# WORK ORDER
Each entry must be restated word for word, with nothing omitted.
++++++
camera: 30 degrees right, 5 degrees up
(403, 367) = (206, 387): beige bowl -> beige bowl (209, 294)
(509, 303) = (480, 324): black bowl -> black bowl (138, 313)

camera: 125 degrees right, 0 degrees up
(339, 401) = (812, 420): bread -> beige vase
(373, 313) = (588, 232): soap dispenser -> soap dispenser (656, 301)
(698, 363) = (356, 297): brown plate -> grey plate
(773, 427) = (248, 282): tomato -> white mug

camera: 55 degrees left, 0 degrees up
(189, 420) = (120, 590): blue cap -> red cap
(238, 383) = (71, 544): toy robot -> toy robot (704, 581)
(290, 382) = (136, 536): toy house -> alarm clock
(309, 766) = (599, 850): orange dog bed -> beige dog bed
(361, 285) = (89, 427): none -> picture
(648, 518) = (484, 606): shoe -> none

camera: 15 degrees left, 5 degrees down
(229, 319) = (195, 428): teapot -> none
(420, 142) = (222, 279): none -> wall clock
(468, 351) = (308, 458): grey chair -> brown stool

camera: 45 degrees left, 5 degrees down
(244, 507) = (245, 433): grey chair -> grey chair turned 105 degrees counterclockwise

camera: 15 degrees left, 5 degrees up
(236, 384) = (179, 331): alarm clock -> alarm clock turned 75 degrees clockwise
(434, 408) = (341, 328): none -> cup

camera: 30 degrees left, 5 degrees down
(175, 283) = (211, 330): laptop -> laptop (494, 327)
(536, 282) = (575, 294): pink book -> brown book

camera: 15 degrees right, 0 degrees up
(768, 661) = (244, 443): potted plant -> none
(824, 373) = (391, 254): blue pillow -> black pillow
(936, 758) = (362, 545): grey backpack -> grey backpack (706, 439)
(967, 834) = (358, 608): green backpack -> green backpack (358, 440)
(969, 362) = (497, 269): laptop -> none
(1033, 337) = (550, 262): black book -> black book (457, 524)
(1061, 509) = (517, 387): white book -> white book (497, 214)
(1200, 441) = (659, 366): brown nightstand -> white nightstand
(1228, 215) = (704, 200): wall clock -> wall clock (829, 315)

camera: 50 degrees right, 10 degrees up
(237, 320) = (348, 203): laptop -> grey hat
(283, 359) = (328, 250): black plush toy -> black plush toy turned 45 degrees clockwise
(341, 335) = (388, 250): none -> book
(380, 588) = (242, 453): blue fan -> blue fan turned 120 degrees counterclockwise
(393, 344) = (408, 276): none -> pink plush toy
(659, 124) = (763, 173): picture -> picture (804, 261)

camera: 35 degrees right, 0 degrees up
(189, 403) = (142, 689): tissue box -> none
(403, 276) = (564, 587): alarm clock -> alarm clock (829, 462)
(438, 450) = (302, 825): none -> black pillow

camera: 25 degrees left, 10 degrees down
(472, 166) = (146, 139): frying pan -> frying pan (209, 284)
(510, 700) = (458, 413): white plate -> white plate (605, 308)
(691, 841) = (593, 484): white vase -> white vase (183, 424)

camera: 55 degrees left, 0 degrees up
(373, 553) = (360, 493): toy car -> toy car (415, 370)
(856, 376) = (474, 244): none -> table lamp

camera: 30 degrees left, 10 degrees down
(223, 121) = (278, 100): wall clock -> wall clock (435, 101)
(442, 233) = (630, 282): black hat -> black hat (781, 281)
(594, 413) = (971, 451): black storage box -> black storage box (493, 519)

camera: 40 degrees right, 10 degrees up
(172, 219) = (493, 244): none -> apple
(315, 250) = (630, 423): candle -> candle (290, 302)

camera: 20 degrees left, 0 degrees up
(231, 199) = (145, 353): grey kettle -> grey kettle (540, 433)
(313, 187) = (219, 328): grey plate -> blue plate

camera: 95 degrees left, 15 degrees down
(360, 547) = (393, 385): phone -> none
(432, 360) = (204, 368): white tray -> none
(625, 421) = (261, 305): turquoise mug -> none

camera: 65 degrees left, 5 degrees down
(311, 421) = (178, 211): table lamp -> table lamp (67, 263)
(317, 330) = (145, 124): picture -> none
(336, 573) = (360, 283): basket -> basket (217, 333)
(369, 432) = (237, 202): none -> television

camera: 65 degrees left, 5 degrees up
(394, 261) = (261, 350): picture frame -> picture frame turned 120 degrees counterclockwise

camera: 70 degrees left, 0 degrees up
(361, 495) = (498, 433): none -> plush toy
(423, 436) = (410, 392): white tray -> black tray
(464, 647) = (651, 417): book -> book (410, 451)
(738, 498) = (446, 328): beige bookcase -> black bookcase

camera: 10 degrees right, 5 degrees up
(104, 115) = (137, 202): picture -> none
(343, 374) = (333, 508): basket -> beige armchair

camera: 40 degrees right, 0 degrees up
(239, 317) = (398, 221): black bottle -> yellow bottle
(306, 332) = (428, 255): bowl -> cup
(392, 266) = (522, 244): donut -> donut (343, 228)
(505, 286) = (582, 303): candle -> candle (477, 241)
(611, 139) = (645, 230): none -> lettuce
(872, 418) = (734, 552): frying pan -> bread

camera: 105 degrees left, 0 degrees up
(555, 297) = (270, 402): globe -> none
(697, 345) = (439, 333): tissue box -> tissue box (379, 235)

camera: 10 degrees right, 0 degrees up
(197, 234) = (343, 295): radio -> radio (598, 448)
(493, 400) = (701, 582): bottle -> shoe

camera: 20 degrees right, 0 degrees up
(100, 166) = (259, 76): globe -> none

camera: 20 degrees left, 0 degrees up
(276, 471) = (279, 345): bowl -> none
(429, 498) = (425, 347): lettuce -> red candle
++++++
# RESULT OF THE TASK
camera: 30 degrees right, 5 degrees up
(403, 367) = (206, 387): beige bowl -> beige bowl (209, 294)
(509, 303) = (480, 324): black bowl -> black bowl (138, 313)

camera: 125 degrees right, 0 degrees up
(339, 401) = (812, 420): bread -> beige vase
(373, 313) = (588, 232): soap dispenser -> soap dispenser (656, 301)
(698, 363) = (356, 297): brown plate -> grey plate
(773, 427) = (248, 282): tomato -> white mug

camera: 55 degrees left, 0 degrees up
(189, 420) = (120, 590): blue cap -> red cap
(238, 383) = (71, 544): toy robot -> toy robot (704, 581)
(290, 382) = (136, 536): toy house -> alarm clock
(309, 766) = (599, 850): orange dog bed -> beige dog bed
(361, 285) = (89, 427): none -> picture
(648, 518) = (484, 606): shoe -> none

camera: 15 degrees left, 5 degrees down
(229, 319) = (195, 428): teapot -> none
(420, 142) = (222, 279): none -> wall clock
(468, 351) = (308, 458): grey chair -> brown stool

camera: 45 degrees left, 5 degrees down
(244, 507) = (245, 433): grey chair -> grey chair turned 105 degrees counterclockwise

camera: 15 degrees left, 5 degrees up
(236, 384) = (179, 331): alarm clock -> alarm clock turned 75 degrees clockwise
(434, 408) = (341, 328): none -> cup

camera: 30 degrees left, 5 degrees down
(175, 283) = (211, 330): laptop -> laptop (494, 327)
(536, 282) = (575, 294): pink book -> brown book

camera: 15 degrees right, 0 degrees up
(768, 661) = (244, 443): potted plant -> none
(824, 373) = (391, 254): blue pillow -> black pillow
(936, 758) = (362, 545): grey backpack -> grey backpack (706, 439)
(967, 834) = (358, 608): green backpack -> green backpack (358, 440)
(969, 362) = (497, 269): laptop -> none
(1033, 337) = (550, 262): black book -> black book (457, 524)
(1061, 509) = (517, 387): white book -> white book (497, 214)
(1200, 441) = (659, 366): brown nightstand -> white nightstand
(1228, 215) = (704, 200): wall clock -> wall clock (829, 315)

camera: 50 degrees right, 10 degrees up
(237, 320) = (348, 203): laptop -> grey hat
(283, 359) = (328, 250): black plush toy -> black plush toy turned 45 degrees clockwise
(341, 335) = (388, 250): none -> book
(380, 588) = (242, 453): blue fan -> blue fan turned 120 degrees counterclockwise
(393, 344) = (408, 276): none -> pink plush toy
(659, 124) = (763, 173): picture -> picture (804, 261)

camera: 35 degrees right, 0 degrees up
(189, 403) = (142, 689): tissue box -> none
(403, 276) = (564, 587): alarm clock -> alarm clock (829, 462)
(438, 450) = (302, 825): none -> black pillow

camera: 25 degrees left, 10 degrees down
(472, 166) = (146, 139): frying pan -> frying pan (209, 284)
(510, 700) = (458, 413): white plate -> white plate (605, 308)
(691, 841) = (593, 484): white vase -> white vase (183, 424)

camera: 55 degrees left, 0 degrees up
(373, 553) = (360, 493): toy car -> toy car (415, 370)
(856, 376) = (474, 244): none -> table lamp

camera: 30 degrees left, 10 degrees down
(223, 121) = (278, 100): wall clock -> wall clock (435, 101)
(442, 233) = (630, 282): black hat -> black hat (781, 281)
(594, 413) = (971, 451): black storage box -> black storage box (493, 519)

camera: 40 degrees right, 10 degrees up
(172, 219) = (493, 244): none -> apple
(315, 250) = (630, 423): candle -> candle (290, 302)

camera: 20 degrees left, 0 degrees up
(231, 199) = (145, 353): grey kettle -> grey kettle (540, 433)
(313, 187) = (219, 328): grey plate -> blue plate

camera: 95 degrees left, 15 degrees down
(360, 547) = (393, 385): phone -> none
(432, 360) = (204, 368): white tray -> none
(625, 421) = (261, 305): turquoise mug -> none

camera: 65 degrees left, 5 degrees down
(311, 421) = (178, 211): table lamp -> table lamp (67, 263)
(317, 330) = (145, 124): picture -> none
(336, 573) = (360, 283): basket -> basket (217, 333)
(369, 432) = (237, 202): none -> television

camera: 65 degrees left, 5 degrees up
(394, 261) = (261, 350): picture frame -> picture frame turned 120 degrees counterclockwise

camera: 70 degrees left, 0 degrees up
(361, 495) = (498, 433): none -> plush toy
(423, 436) = (410, 392): white tray -> black tray
(464, 647) = (651, 417): book -> book (410, 451)
(738, 498) = (446, 328): beige bookcase -> black bookcase

camera: 10 degrees right, 5 degrees up
(104, 115) = (137, 202): picture -> none
(343, 374) = (333, 508): basket -> beige armchair

camera: 40 degrees right, 0 degrees up
(239, 317) = (398, 221): black bottle -> yellow bottle
(306, 332) = (428, 255): bowl -> cup
(392, 266) = (522, 244): donut -> donut (343, 228)
(505, 286) = (582, 303): candle -> candle (477, 241)
(611, 139) = (645, 230): none -> lettuce
(872, 418) = (734, 552): frying pan -> bread

camera: 105 degrees left, 0 degrees up
(555, 297) = (270, 402): globe -> none
(697, 345) = (439, 333): tissue box -> tissue box (379, 235)

camera: 10 degrees right, 0 degrees up
(197, 234) = (343, 295): radio -> radio (598, 448)
(493, 400) = (701, 582): bottle -> shoe

camera: 20 degrees right, 0 degrees up
(100, 166) = (259, 76): globe -> none

camera: 20 degrees left, 0 degrees up
(276, 471) = (279, 345): bowl -> none
(429, 498) = (425, 347): lettuce -> red candle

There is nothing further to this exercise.